## Task item
Looking at the listing below, retype exactly the lines starting at the one containing "thumb tip: (819, 474)" and ending at the one containing "pinky tip: (928, 398)", both included, and nothing else.

[[ Provided information open ]]

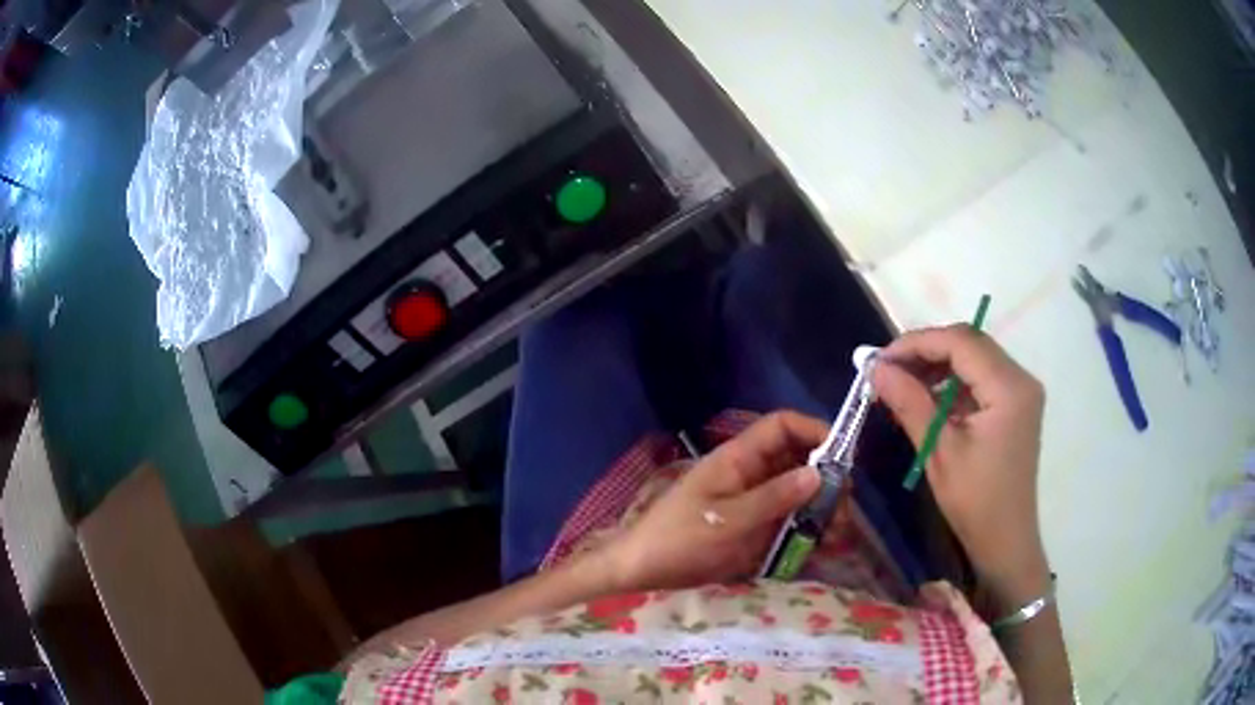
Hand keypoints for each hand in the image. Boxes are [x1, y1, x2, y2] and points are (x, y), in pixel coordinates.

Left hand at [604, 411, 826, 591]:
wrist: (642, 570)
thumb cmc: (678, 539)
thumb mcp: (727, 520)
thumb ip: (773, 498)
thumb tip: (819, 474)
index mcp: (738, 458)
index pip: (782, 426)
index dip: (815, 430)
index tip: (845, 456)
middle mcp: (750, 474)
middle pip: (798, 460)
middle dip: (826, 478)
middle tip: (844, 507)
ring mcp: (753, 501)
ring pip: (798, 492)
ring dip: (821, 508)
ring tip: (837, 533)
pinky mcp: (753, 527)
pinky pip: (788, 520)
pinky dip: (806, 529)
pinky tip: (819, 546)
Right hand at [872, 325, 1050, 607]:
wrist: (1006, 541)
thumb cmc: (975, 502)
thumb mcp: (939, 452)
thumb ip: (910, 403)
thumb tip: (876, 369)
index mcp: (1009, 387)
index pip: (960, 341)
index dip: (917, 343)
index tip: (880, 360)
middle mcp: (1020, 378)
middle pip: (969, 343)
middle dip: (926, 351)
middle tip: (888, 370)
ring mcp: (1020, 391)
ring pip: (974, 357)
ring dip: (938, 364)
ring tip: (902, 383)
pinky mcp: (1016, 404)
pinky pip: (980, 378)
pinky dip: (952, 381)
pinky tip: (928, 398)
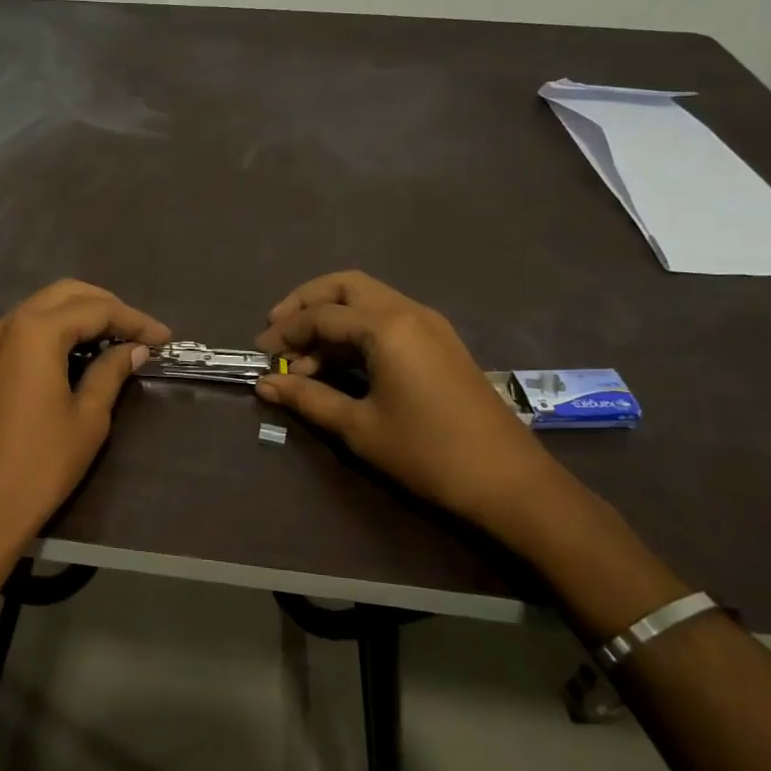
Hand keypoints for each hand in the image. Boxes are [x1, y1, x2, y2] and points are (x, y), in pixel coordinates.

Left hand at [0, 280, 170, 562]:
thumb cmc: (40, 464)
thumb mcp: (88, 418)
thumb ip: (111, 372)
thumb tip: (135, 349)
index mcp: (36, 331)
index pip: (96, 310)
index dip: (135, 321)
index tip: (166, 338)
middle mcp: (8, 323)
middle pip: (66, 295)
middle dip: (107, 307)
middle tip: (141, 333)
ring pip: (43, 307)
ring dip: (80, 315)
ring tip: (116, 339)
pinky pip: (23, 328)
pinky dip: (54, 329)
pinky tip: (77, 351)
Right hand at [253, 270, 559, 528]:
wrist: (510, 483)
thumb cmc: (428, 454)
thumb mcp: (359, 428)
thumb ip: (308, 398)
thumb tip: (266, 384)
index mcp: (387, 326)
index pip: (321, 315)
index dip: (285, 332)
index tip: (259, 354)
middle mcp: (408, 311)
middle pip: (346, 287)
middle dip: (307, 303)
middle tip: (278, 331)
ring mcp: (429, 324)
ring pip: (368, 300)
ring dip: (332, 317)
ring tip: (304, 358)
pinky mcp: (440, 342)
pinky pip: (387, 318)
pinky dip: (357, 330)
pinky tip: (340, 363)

[[ Provided information closed ]]
[[ Provided information open ]]

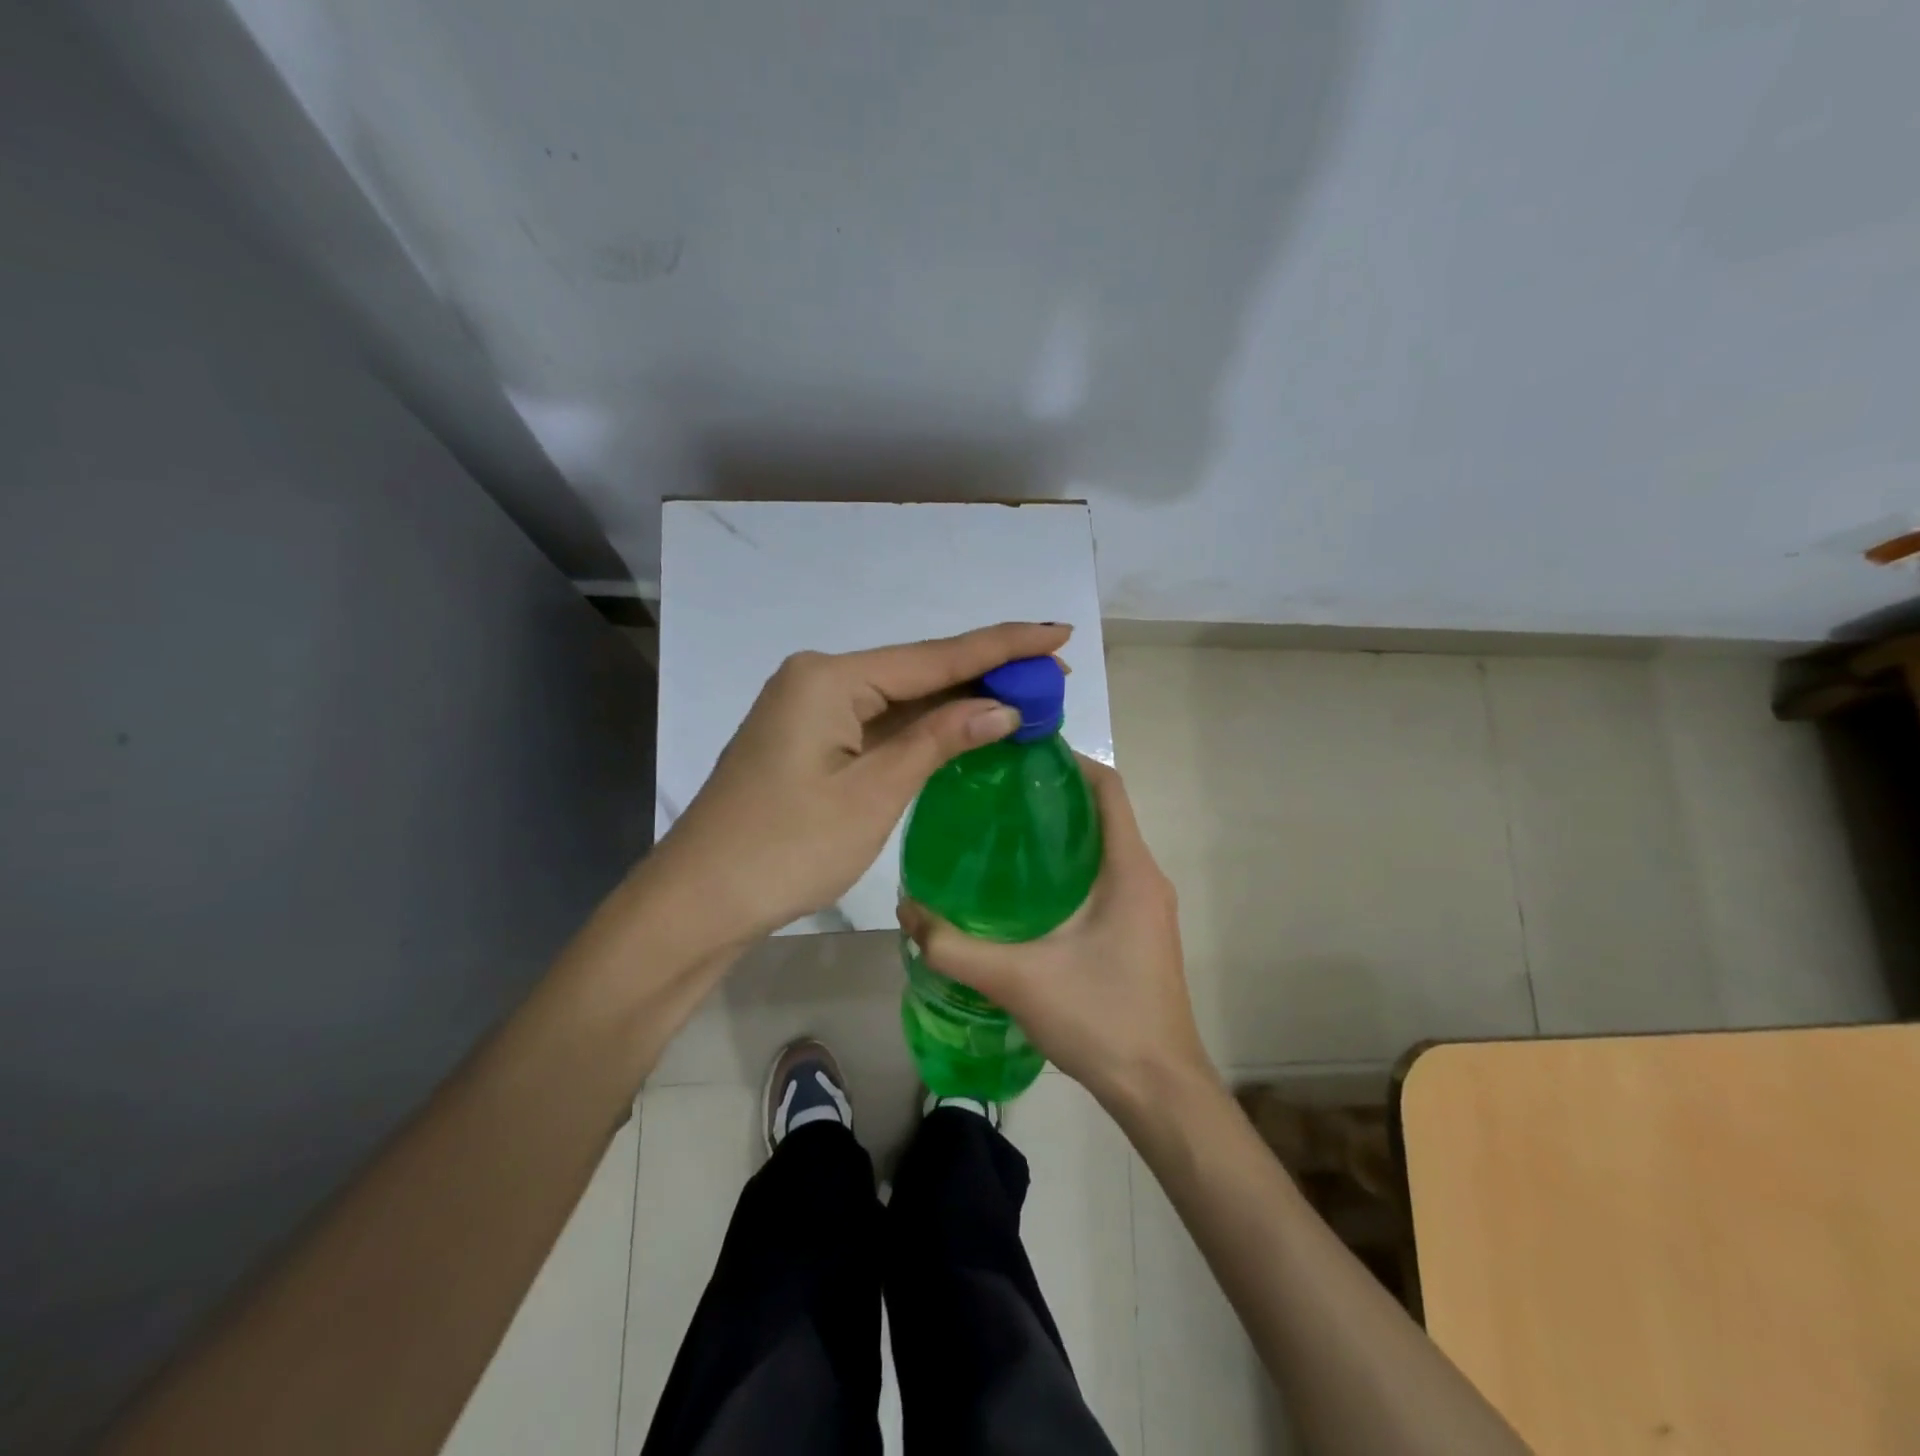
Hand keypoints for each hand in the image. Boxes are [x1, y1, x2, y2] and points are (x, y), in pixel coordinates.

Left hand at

[[ Provided information closed ]]

## Response area
thumb tip: (819, 474)
index mcp: (738, 458)
index pip: (782, 426)
index dip: (815, 430)
index tip: (845, 456)
middle mcp: (750, 474)
middle pip: (798, 460)
middle dip: (826, 478)
middle tip: (844, 507)
ring mcp: (753, 501)
ring pip: (798, 492)
ring dip: (821, 508)
ring tip: (837, 533)
pinky mcp: (753, 527)
pinky pip: (788, 520)
pinky dip: (806, 529)
pinky tip: (819, 546)
Right hand at [872, 325, 1050, 607]:
wrist: (1006, 541)
thumb cmc: (975, 502)
thumb mcp: (939, 452)
thumb ip: (910, 403)
thumb tip: (876, 369)
index mcp: (1009, 387)
index pip: (960, 341)
index dip: (917, 343)
index tip: (880, 360)
middle mcp: (1020, 378)
middle pip: (969, 343)
middle dip: (926, 351)
middle tip: (888, 370)
ring mcp: (1020, 391)
ring pip: (974, 357)
ring dip: (938, 364)
ring tip: (902, 383)
pinky mcp: (1016, 404)
pinky pip: (980, 378)
pinky dip: (952, 381)
pinky tip: (928, 398)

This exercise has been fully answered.